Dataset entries
# # #

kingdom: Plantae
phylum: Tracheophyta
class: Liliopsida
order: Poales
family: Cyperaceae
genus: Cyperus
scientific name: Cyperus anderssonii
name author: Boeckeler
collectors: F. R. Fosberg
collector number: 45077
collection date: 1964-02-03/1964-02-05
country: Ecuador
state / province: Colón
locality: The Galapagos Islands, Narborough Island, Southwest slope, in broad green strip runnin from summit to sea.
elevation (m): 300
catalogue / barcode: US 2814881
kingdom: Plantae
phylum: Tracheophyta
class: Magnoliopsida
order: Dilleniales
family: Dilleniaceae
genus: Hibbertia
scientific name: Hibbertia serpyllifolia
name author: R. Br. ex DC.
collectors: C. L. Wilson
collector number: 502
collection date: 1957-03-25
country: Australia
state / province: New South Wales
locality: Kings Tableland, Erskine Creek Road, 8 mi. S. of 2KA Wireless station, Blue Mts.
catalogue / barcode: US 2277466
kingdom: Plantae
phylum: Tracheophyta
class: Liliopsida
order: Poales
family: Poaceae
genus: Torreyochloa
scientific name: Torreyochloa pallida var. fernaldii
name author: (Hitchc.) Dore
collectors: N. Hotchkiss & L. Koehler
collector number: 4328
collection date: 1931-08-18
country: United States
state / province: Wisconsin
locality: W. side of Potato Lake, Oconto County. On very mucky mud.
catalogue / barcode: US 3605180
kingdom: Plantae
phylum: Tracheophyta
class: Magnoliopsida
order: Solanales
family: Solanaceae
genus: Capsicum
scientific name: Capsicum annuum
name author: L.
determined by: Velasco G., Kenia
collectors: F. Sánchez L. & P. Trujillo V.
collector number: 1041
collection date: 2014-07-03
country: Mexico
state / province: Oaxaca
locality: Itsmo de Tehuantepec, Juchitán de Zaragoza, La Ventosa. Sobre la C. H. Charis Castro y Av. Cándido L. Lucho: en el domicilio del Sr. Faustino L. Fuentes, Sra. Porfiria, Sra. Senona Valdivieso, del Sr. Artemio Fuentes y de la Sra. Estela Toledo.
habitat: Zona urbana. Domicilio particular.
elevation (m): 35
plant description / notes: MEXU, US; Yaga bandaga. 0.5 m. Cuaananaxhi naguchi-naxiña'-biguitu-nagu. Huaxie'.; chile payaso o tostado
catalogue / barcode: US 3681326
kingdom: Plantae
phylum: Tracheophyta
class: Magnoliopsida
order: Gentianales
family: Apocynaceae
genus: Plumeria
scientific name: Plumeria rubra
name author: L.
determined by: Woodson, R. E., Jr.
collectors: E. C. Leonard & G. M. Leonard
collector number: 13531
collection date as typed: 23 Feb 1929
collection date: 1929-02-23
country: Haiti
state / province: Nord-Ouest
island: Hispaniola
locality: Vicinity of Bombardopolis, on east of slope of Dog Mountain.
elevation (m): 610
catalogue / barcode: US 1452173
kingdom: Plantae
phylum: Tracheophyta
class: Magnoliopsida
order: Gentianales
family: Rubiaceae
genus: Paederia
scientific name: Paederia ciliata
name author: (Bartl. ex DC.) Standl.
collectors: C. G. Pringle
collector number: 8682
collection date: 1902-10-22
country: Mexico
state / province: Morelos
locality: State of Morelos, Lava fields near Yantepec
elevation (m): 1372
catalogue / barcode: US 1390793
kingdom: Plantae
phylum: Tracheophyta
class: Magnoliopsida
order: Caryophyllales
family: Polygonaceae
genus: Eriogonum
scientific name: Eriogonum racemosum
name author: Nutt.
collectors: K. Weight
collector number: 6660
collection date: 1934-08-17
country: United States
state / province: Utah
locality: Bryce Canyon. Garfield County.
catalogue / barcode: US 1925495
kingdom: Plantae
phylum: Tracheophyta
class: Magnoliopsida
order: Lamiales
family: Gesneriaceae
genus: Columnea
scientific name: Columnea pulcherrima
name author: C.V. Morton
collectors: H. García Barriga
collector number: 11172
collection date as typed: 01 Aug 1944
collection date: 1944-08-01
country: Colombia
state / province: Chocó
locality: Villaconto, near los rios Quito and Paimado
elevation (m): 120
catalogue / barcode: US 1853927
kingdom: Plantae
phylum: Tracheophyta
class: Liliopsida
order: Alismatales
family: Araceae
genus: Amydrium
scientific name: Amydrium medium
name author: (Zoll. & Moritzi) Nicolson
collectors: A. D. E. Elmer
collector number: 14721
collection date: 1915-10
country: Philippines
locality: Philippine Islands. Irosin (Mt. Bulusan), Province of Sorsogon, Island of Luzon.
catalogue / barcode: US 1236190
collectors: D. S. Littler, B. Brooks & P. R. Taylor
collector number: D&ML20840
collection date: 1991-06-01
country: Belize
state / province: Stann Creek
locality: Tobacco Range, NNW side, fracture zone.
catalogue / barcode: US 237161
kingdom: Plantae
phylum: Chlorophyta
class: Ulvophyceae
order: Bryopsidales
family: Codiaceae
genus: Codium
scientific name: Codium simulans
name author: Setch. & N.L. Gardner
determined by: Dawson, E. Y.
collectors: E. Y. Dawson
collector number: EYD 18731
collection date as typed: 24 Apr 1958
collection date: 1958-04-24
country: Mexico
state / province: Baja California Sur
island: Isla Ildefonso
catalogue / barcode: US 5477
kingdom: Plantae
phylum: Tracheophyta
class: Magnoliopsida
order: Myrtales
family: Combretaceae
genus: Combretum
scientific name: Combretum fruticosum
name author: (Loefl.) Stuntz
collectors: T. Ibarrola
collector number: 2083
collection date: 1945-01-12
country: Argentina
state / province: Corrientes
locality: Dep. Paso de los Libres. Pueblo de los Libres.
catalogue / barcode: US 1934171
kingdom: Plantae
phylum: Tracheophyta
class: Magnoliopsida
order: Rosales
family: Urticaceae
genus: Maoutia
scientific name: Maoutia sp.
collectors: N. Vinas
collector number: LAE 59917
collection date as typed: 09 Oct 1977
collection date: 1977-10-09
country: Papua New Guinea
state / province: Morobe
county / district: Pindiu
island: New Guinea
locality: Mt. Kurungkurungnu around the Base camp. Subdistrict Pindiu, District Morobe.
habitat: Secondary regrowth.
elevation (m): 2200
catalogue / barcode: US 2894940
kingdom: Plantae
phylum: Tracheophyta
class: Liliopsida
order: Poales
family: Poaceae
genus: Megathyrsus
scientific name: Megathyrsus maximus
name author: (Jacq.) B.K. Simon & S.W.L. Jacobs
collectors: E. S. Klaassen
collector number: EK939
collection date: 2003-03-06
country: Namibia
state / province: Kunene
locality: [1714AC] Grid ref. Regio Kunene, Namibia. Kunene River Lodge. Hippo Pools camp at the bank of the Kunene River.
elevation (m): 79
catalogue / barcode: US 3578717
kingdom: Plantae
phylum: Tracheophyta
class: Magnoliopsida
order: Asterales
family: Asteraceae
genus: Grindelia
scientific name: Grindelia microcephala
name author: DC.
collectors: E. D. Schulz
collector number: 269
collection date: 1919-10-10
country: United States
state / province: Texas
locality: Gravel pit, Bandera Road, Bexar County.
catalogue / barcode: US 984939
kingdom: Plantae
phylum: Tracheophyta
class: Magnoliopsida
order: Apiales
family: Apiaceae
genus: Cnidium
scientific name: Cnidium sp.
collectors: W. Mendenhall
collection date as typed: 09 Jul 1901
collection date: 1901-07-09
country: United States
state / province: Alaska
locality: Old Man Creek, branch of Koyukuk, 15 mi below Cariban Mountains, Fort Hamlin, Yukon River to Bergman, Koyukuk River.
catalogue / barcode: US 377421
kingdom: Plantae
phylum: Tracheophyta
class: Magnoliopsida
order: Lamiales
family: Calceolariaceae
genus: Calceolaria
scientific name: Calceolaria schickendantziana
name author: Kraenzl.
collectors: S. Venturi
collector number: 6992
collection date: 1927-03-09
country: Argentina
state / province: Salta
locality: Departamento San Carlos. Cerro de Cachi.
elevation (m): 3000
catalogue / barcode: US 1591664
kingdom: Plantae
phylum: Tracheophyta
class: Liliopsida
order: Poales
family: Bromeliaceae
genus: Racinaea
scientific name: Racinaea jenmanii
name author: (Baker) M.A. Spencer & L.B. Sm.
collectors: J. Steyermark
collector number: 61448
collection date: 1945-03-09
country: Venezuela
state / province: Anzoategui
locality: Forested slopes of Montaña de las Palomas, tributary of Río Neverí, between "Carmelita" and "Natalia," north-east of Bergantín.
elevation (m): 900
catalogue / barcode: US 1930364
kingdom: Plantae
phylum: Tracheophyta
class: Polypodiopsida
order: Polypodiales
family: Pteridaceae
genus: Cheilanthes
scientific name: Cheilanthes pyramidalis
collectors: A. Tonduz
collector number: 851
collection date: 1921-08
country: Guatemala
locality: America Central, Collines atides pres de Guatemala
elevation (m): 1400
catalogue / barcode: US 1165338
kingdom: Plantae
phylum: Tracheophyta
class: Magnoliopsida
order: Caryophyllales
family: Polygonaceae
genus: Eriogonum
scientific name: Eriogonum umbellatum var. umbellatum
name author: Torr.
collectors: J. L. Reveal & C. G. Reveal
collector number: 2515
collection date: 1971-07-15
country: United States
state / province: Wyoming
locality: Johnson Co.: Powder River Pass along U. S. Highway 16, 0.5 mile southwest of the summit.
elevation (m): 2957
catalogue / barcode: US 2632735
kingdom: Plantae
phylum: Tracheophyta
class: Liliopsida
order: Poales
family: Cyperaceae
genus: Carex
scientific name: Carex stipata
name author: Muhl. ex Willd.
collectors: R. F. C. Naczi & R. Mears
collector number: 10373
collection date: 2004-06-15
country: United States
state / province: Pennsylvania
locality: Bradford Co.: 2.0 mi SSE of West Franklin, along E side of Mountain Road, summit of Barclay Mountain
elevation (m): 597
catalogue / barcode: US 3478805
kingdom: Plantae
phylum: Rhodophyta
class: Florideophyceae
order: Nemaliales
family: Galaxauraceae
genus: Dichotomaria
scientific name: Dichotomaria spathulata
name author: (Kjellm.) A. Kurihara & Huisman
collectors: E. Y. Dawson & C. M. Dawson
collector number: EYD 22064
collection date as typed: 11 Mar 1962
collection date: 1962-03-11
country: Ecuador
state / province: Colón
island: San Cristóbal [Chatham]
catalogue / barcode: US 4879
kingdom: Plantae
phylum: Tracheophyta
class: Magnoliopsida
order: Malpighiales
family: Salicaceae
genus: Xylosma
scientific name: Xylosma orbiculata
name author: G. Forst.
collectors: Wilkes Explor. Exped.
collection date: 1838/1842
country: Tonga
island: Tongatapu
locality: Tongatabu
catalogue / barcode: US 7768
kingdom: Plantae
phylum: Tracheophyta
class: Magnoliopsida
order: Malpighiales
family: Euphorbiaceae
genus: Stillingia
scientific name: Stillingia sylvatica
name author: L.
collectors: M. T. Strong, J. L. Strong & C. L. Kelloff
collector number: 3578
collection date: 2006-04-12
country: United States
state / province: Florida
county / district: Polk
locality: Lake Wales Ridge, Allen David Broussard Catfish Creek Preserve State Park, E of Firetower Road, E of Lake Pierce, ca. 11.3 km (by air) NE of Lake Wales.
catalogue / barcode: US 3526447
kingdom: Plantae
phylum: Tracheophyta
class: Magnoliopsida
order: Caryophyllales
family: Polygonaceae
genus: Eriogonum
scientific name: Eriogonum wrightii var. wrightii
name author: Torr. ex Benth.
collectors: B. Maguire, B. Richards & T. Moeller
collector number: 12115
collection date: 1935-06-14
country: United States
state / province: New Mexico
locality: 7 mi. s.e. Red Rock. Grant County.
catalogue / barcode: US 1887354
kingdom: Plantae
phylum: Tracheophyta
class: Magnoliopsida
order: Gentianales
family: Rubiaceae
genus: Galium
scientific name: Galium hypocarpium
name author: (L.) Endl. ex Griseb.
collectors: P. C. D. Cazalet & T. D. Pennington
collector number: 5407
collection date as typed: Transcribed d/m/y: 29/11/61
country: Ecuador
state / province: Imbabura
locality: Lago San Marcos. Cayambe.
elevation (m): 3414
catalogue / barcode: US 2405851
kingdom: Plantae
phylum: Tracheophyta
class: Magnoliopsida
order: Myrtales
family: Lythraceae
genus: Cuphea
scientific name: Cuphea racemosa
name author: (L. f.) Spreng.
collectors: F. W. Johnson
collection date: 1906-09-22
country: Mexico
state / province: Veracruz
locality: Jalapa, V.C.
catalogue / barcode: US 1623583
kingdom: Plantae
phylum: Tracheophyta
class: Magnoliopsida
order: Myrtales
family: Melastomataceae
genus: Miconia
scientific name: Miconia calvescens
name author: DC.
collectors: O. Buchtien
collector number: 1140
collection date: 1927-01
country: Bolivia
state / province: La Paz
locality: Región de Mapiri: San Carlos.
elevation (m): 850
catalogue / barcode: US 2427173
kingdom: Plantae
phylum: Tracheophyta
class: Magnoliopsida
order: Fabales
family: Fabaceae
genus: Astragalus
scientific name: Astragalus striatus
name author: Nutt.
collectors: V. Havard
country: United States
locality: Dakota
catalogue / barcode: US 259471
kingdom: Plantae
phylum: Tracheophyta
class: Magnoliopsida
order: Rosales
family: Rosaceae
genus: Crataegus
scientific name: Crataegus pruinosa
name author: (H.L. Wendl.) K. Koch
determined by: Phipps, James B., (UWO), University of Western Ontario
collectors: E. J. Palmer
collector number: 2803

# # #

> _GIVEN PROBLEM_: Format the lines from the one containing "scientific name: Capsicum annuum" up to and including the one containing "elevation (m): 35" as a JSON list of strings, with one string per line and any blank lines omitted.

> _WRITTEN RESPONSE_:
[
  "scientific name: Capsicum annuum",
  "name author: L.",
  "determined by: Velasco G., Kenia",
  "collectors: F. Sánchez L. & P. Trujillo V.",
  "collector number: 1041",
  "collection date: 2014-07-03",
  "country: Mexico",
  "state / province: Oaxaca",
  "locality: Itsmo de Tehuantepec, Juchitán de Zaragoza, La Ventosa. Sobre la C. H. Charis Castro y Av. Cándido L. Lucho: en el domicilio del Sr. Faustino L. Fuentes, Sra. Porfiria, Sra. Senona Valdivieso, del Sr. Artemio Fuentes y de la Sra. Estela Toledo.",
  "habitat: Zona urbana. Domicilio particular.",
  "elevation (m): 35"
]